I am in the final weeks (six, to be exact) of my very long undergraduate period. One of my current classes is a U.S. History class. It is one that I should have taken care of years ago . . . but . . . well, I didn’t. So here we are now, wrapping things up!
In this class, one of the ongoing assignments is to read articles as a weekly devotional and write a response to the article. Last week’s article was titled “Sin and the Historian“, written by John Fea. (Click on the title of the article in the previous sentence to read it.) I really enjoyed reading the article and found much value in it. However, it was written from a different theological perspective than my own. So in my response, I reframed what was being considered. My response is what follows:
Fea concludes his article with this question: “What if we taught and wrote history as if human depravity mattered?” (par. 8). As a Wesleyan theologian, I feel compelled to turn the question around on him: What if we taught and wrote history as if prevenient grace mattered? Certainly, I was put on guard early on when he alludes to himself as a Calvinist: “This article is must reading for all Christian academics, whether you are a Calvinist or not” (par. 1).

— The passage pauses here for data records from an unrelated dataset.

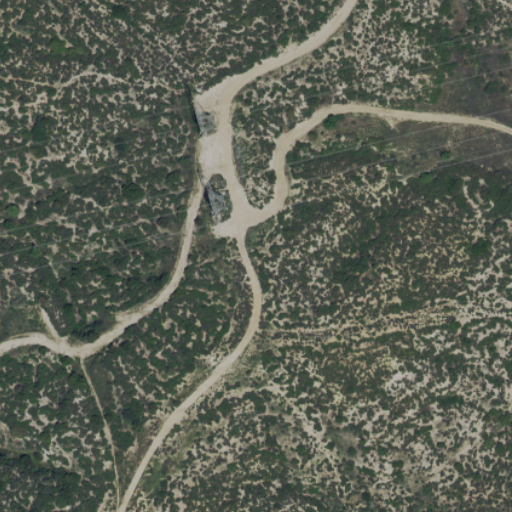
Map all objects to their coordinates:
power tower: (212, 122)
power tower: (216, 205)
road: (254, 264)
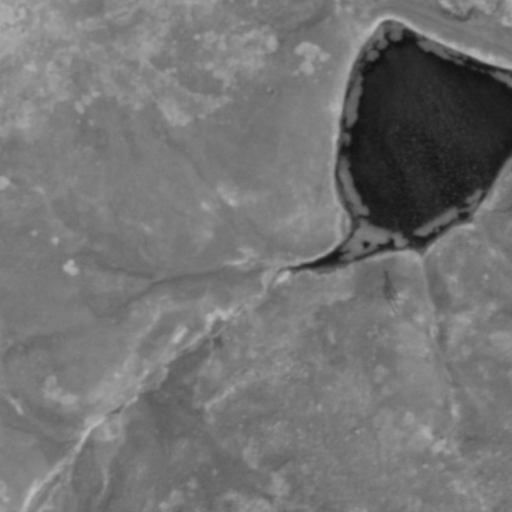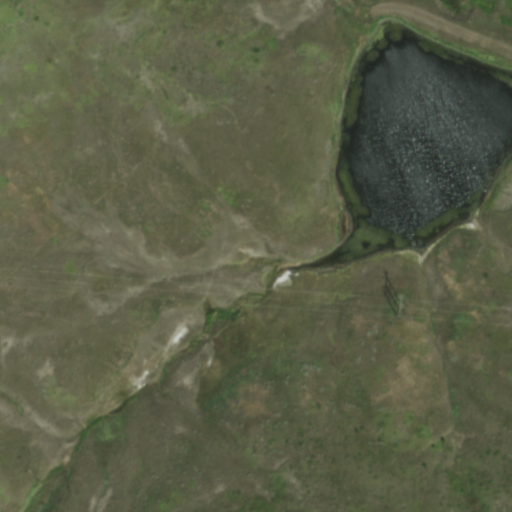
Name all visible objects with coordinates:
power tower: (394, 309)
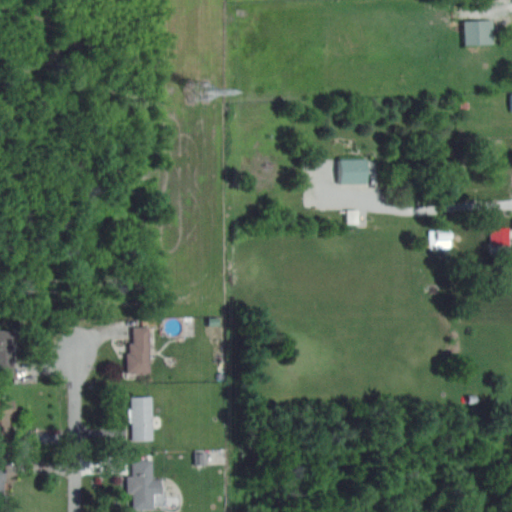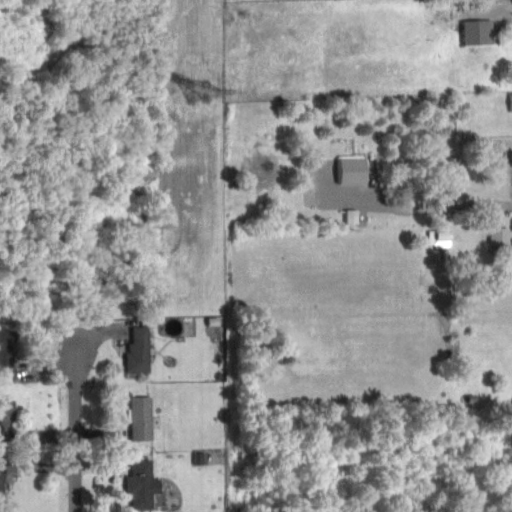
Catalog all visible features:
road: (507, 3)
building: (473, 31)
power tower: (196, 86)
building: (509, 102)
building: (347, 171)
building: (350, 216)
building: (495, 237)
building: (436, 239)
building: (6, 350)
building: (135, 351)
building: (135, 352)
building: (5, 374)
building: (139, 415)
building: (5, 418)
building: (137, 418)
road: (74, 432)
building: (141, 482)
building: (140, 484)
building: (1, 488)
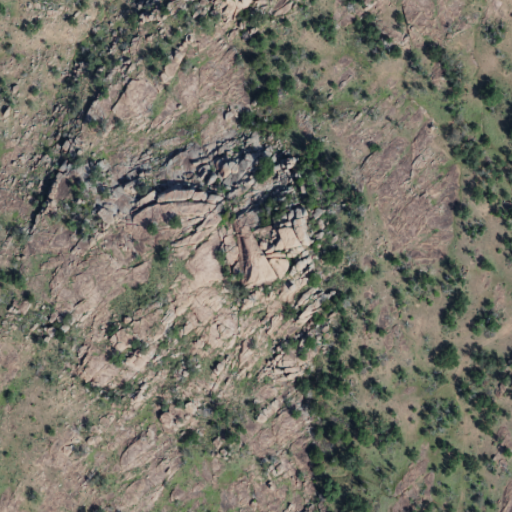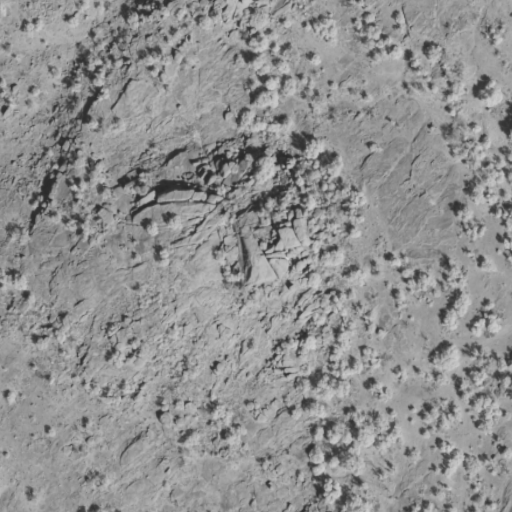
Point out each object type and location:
building: (290, 235)
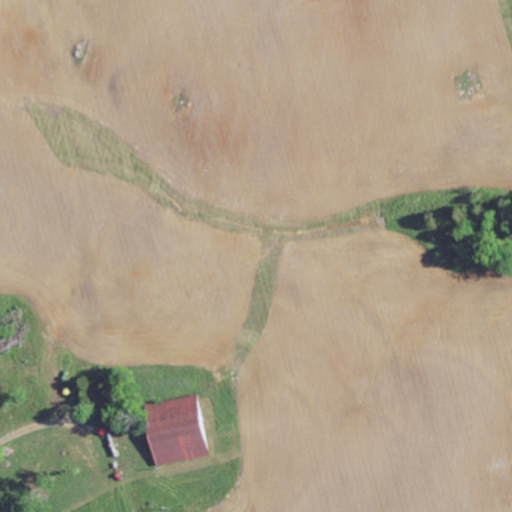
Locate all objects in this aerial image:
building: (181, 431)
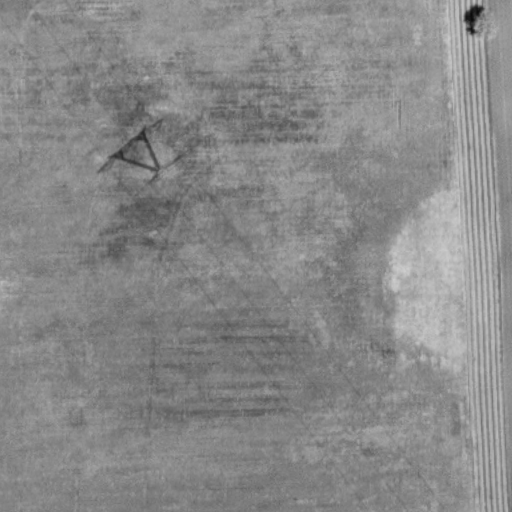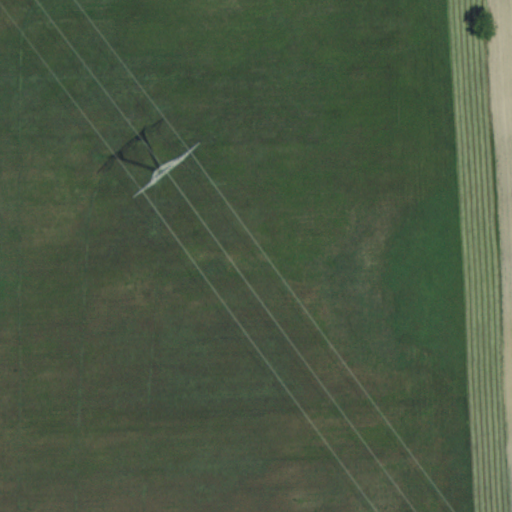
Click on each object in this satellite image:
power tower: (157, 169)
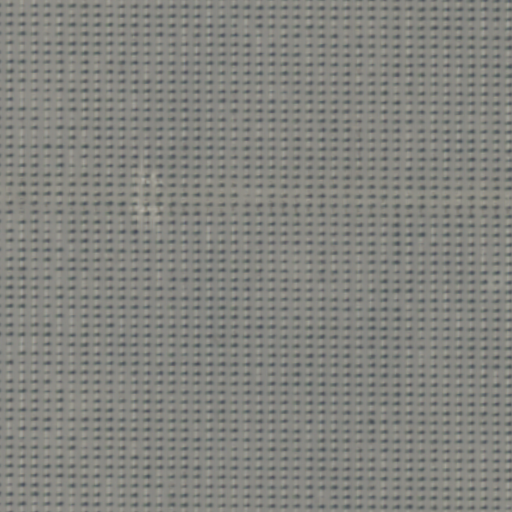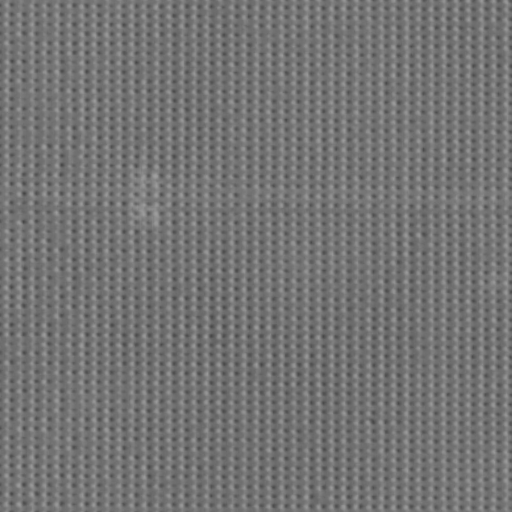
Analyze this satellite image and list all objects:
crop: (256, 256)
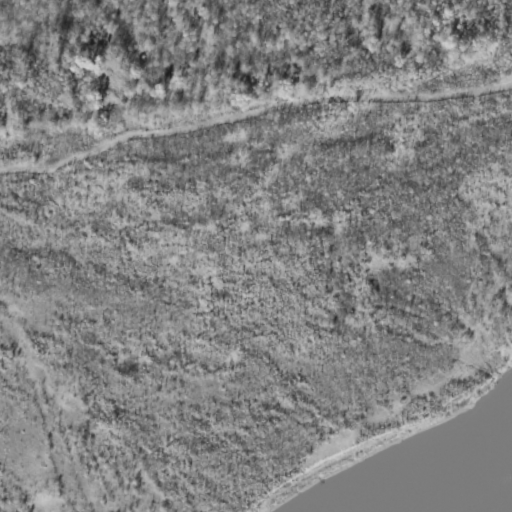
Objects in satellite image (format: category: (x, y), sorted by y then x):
river: (256, 181)
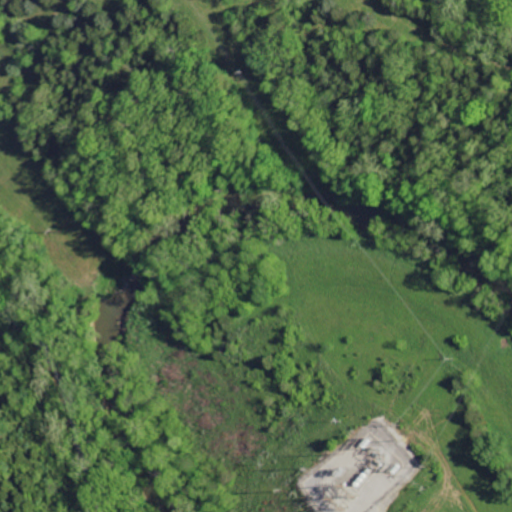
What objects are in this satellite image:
road: (73, 397)
power substation: (363, 472)
road: (377, 509)
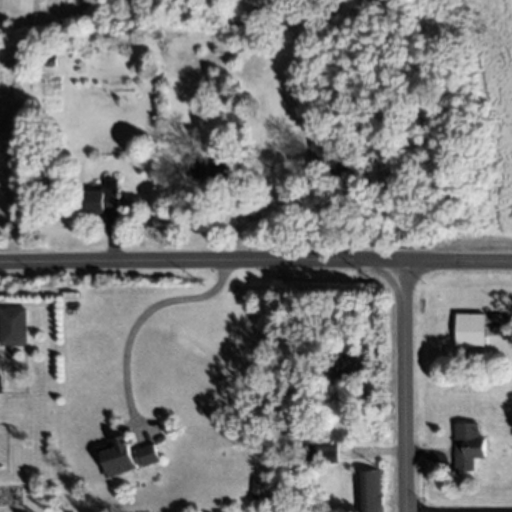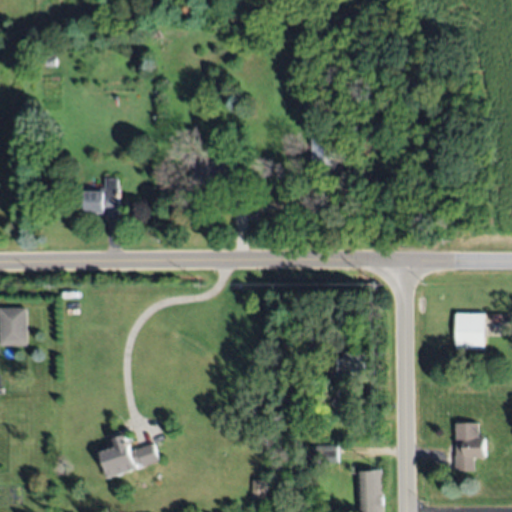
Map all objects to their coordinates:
building: (50, 62)
building: (332, 148)
building: (317, 151)
building: (201, 170)
building: (219, 173)
building: (104, 199)
building: (103, 200)
road: (256, 260)
road: (147, 319)
building: (13, 325)
building: (13, 327)
building: (470, 331)
building: (470, 331)
building: (349, 365)
building: (351, 365)
road: (404, 385)
building: (468, 446)
building: (469, 446)
building: (325, 453)
building: (319, 454)
building: (124, 456)
building: (125, 457)
building: (260, 487)
building: (259, 489)
building: (368, 491)
building: (370, 491)
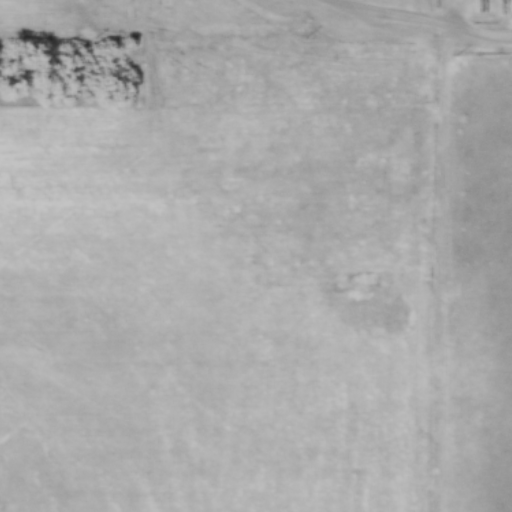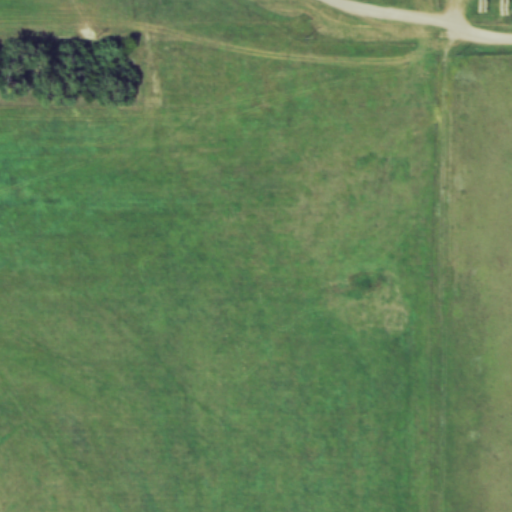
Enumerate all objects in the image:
road: (390, 35)
road: (498, 45)
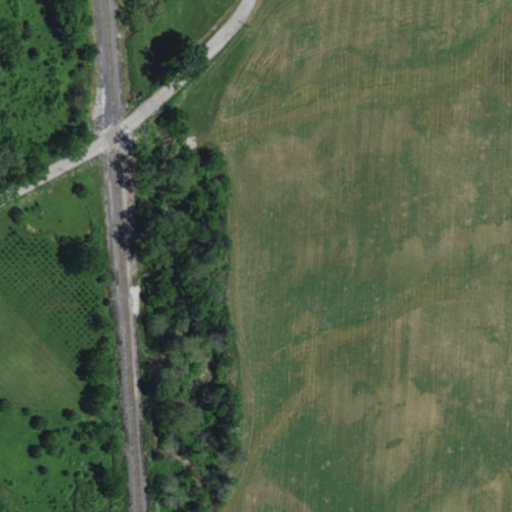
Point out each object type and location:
road: (135, 118)
railway: (120, 255)
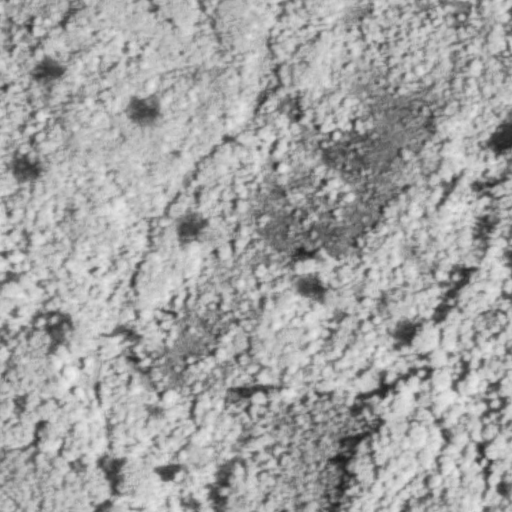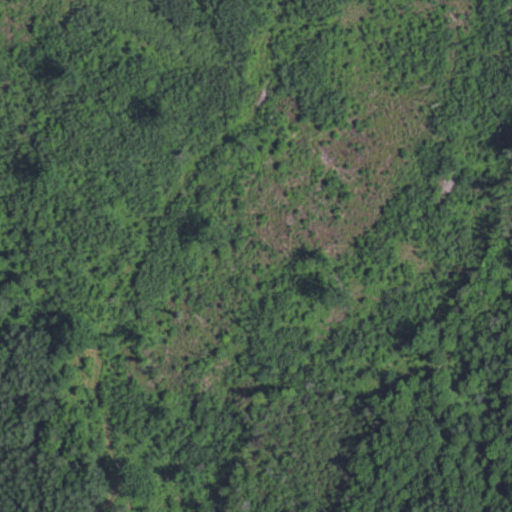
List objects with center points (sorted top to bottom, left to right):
road: (272, 327)
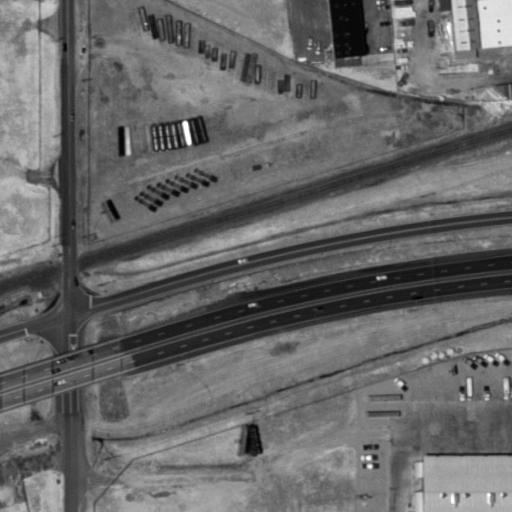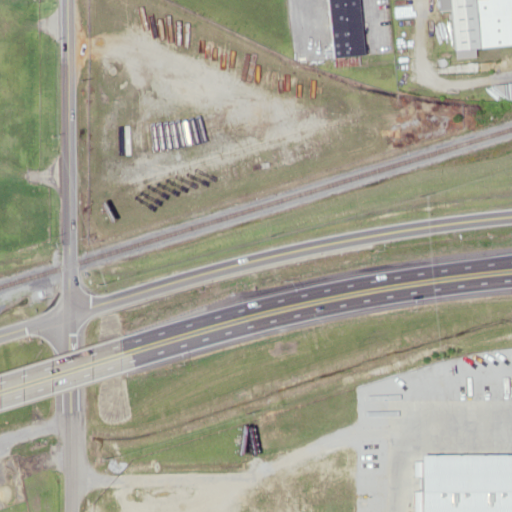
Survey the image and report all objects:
building: (477, 22)
building: (341, 27)
building: (505, 88)
road: (69, 155)
railway: (256, 202)
road: (253, 259)
road: (313, 292)
road: (317, 308)
road: (59, 361)
building: (20, 377)
road: (64, 377)
road: (73, 411)
road: (294, 462)
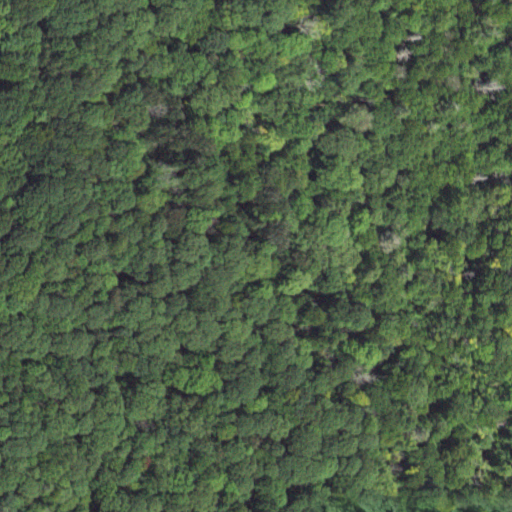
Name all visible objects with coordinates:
road: (26, 101)
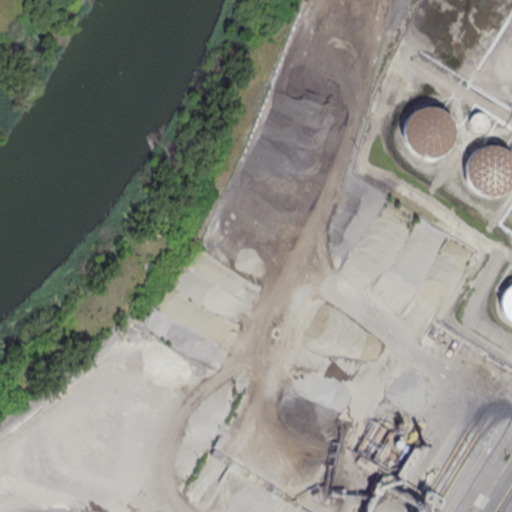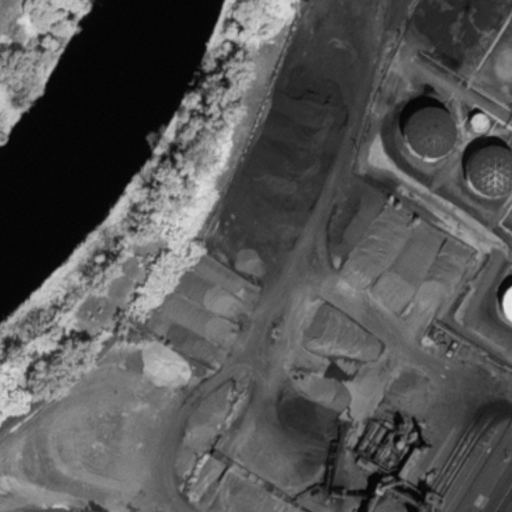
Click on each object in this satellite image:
storage tank: (476, 120)
building: (476, 120)
building: (477, 120)
river: (92, 126)
storage tank: (427, 131)
building: (427, 131)
building: (427, 132)
building: (489, 169)
storage tank: (489, 170)
building: (489, 170)
park: (131, 228)
storage tank: (506, 302)
building: (506, 302)
building: (506, 303)
building: (412, 455)
road: (503, 498)
building: (422, 503)
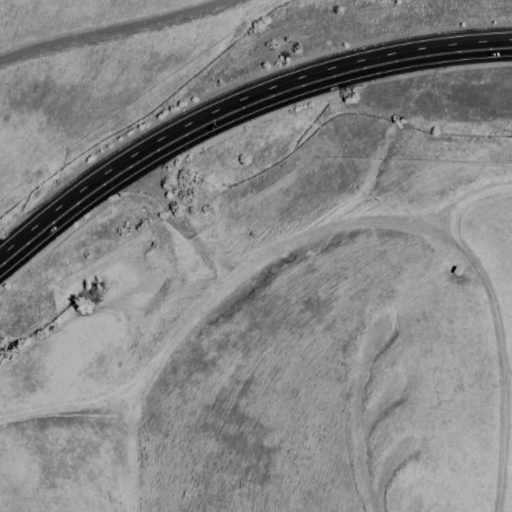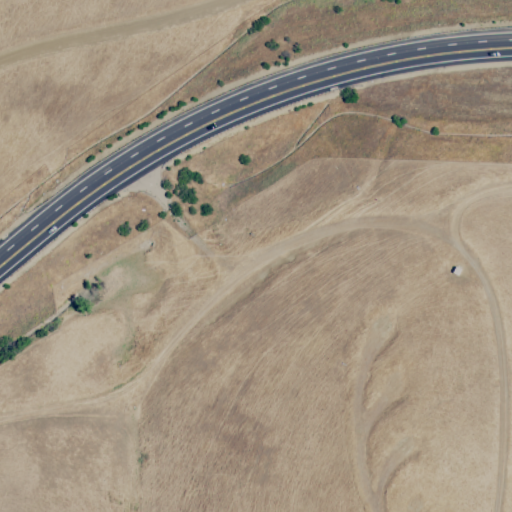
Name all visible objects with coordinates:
road: (116, 31)
road: (237, 108)
road: (296, 244)
wastewater plant: (125, 307)
road: (136, 385)
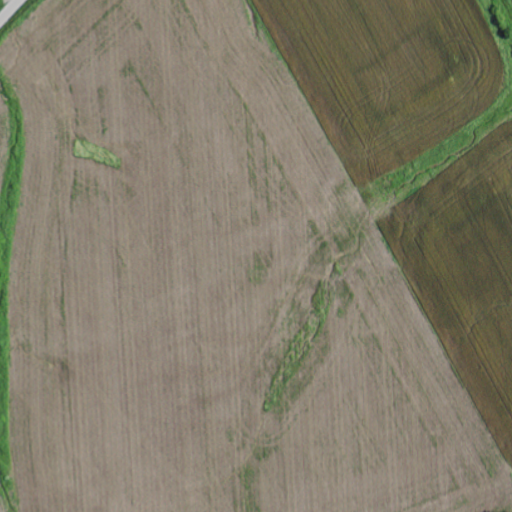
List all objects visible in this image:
road: (8, 9)
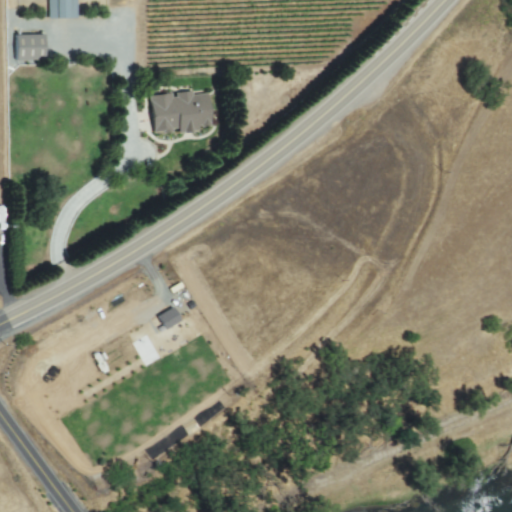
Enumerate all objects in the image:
building: (60, 9)
building: (28, 47)
building: (178, 112)
road: (238, 182)
road: (67, 206)
building: (166, 319)
road: (36, 461)
river: (497, 509)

There is, indeed, much that I agree with in his article. I never support the whitewashing of history. One of the things I love about Scripture is that all the great men and women of faith are still flawed. Scripture never hides their sins. I believe that this should be the case with history, as well. We can respect what men like Thomas Jefferson and George Washington contributed in the founding of the United States while at the same time lamenting the fact that they were slave owners.
Still, I would rather look at history through the lens of prevenient grace. Doing so requires us to acknowledge the flaws of historical figures. We do not dwell on the flaws, though. Instead, we can look at those things and see how God is working grace through them. Fea writes, “History certainly teaches us that we live in a broken world that will not be completely fixed on this side of eternity” (par. 4). This is true. All will not be set right until the Kingdom of God is fully consummated. However, the Kingdom of God is a present reality, and as the Kingdom of God advances through the Holy Spirit working in God’s people, God is currently in the process of making all things new. Let us rejoice in this good while at the same time not being afraid to acknowledge and learn from the mistakes of history.